Studies in humans have shown that the fecal microbiota are generally resilient to short-term modulations by antibiotics, but pervasive effects might last for several months for specific bacterial taxa [8, 16]. The resilience of a microbial community reflects its capability to return to baseline after disturbances to the community (i.e., antibiotic treatment) have ceased. Less is known about the resilience of the small intestinal microbiota. Our results illustrate the complexity of the intestinal microbiota and the challenges associated with evaluating the effect of antibiotic administration on the various bacterial groups and their potential interactions. Our results indicate that tylosin may lead to prolonged effects on the composition and diversity of jejunal microbiota. On day 28, the phylogenetic composition of the microbiota was similar to day 0 in only 2 of 5 dogs. Bacterial diversity as measured by the Shannon-Weaver diversity index resembled the pre-treatment state in 3 of 5 dogs. Several bacterial groups changed in their proportions in response to tylosin. After cessation of tylosin, the phyla Firmicutes and Fusobacteria tended to return to pretreatment values within 14 days. Other phyla, such as Bacteroidetes, Proteobacteria, and Spirochaetes did not return to their pre-treatment proportions.

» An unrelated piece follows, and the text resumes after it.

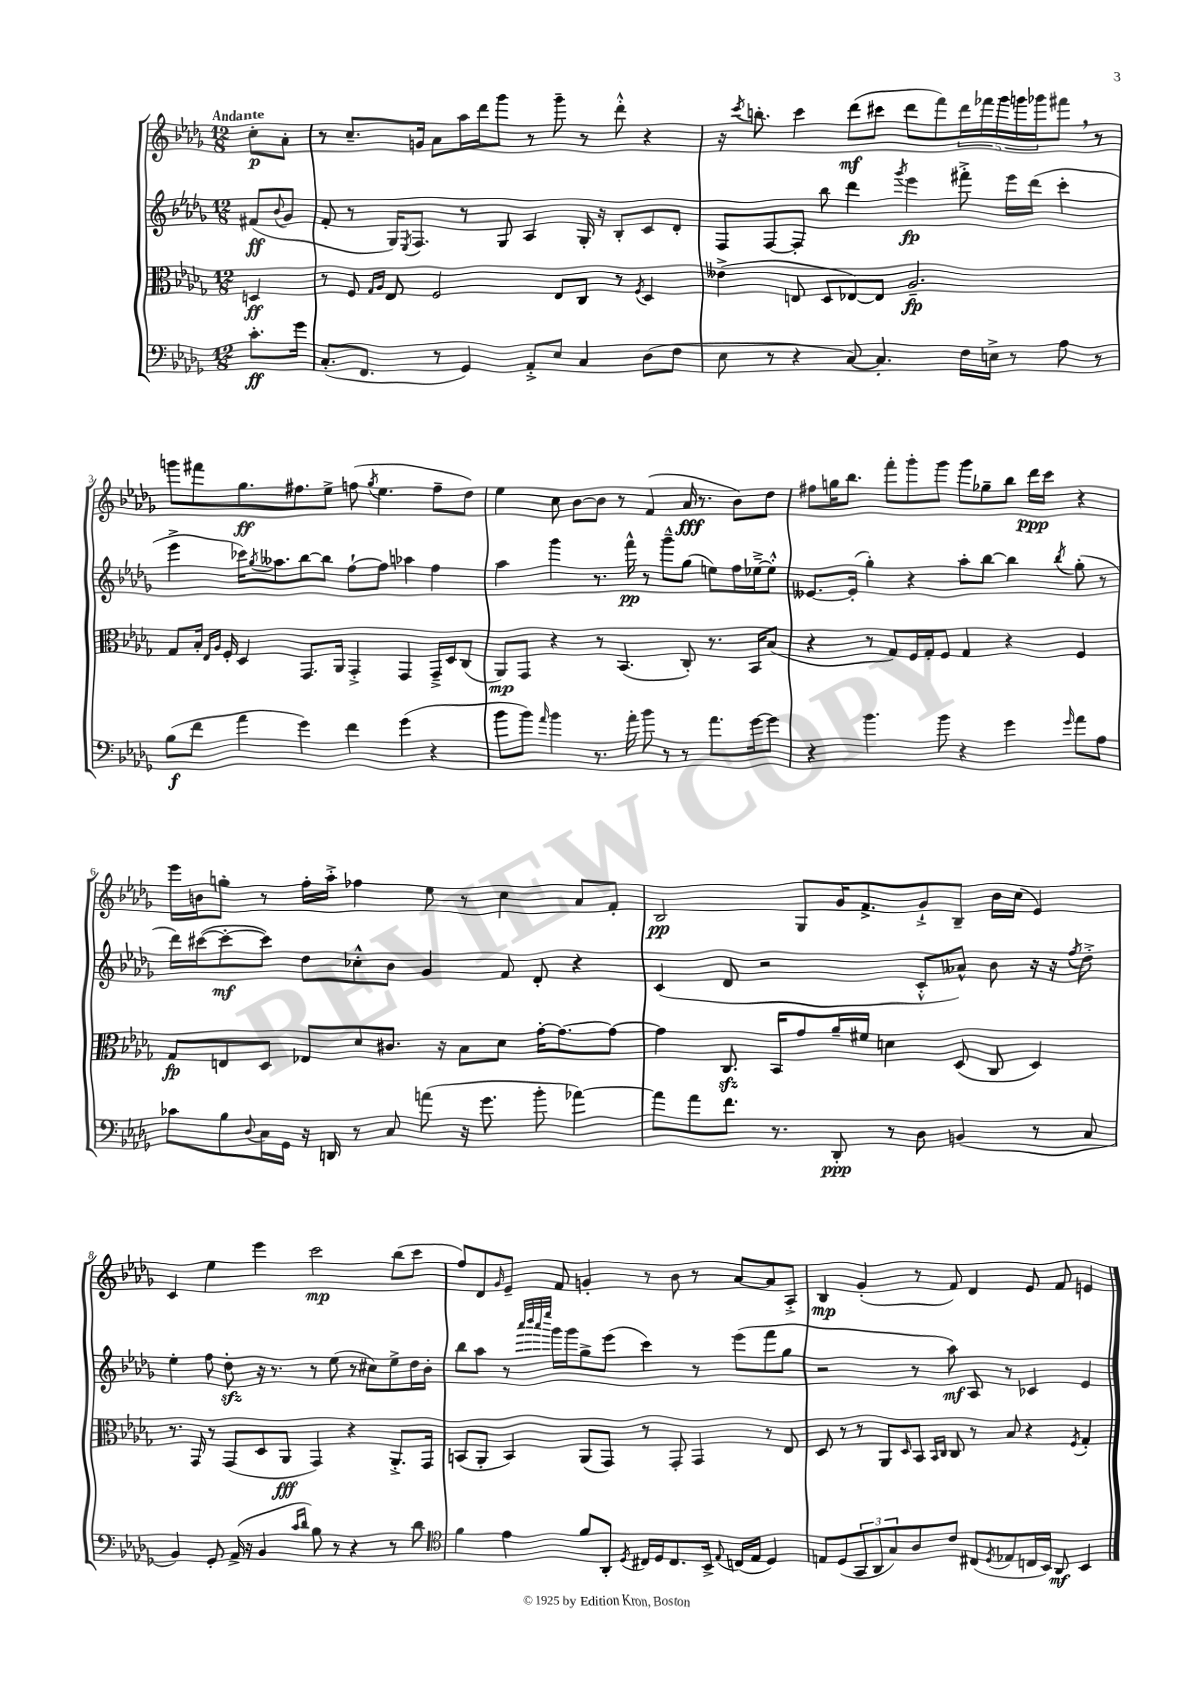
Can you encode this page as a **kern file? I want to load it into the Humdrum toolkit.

Tylosin had also a pervasive effect on several bacterial groups that failed to recover by day 28 (i.e., 14 days after tylosin therapy had been completed). Those groups included Spirochaetes, Streptomycetaceae, Sphingomonadaceae, and Prevotellaceae. Tylosin has a known activity against Spirochaetes . Spirochaetes have been associated with intestinal disease in chickens and pigs, but their pathogenic role in dogs remains unclear, as they are commonly observed in healthy dogs as well as dogs with diarrhea [2, 24, 38]. The clinical significance of Sphingomonadaceae, Prevotellaceae, and Streptomycetaceae in the small intestine of dogs has, to our knowledge, not been evaluated to date. Furthermore, future studies with longer follow-up periods than 14 days after treatment cessation will be useful to evaluate the long-term effect of tylosin on the jejunal microbiota. Result of such studies may indicate the time needed for the microbiota to return to its pre-treatment state.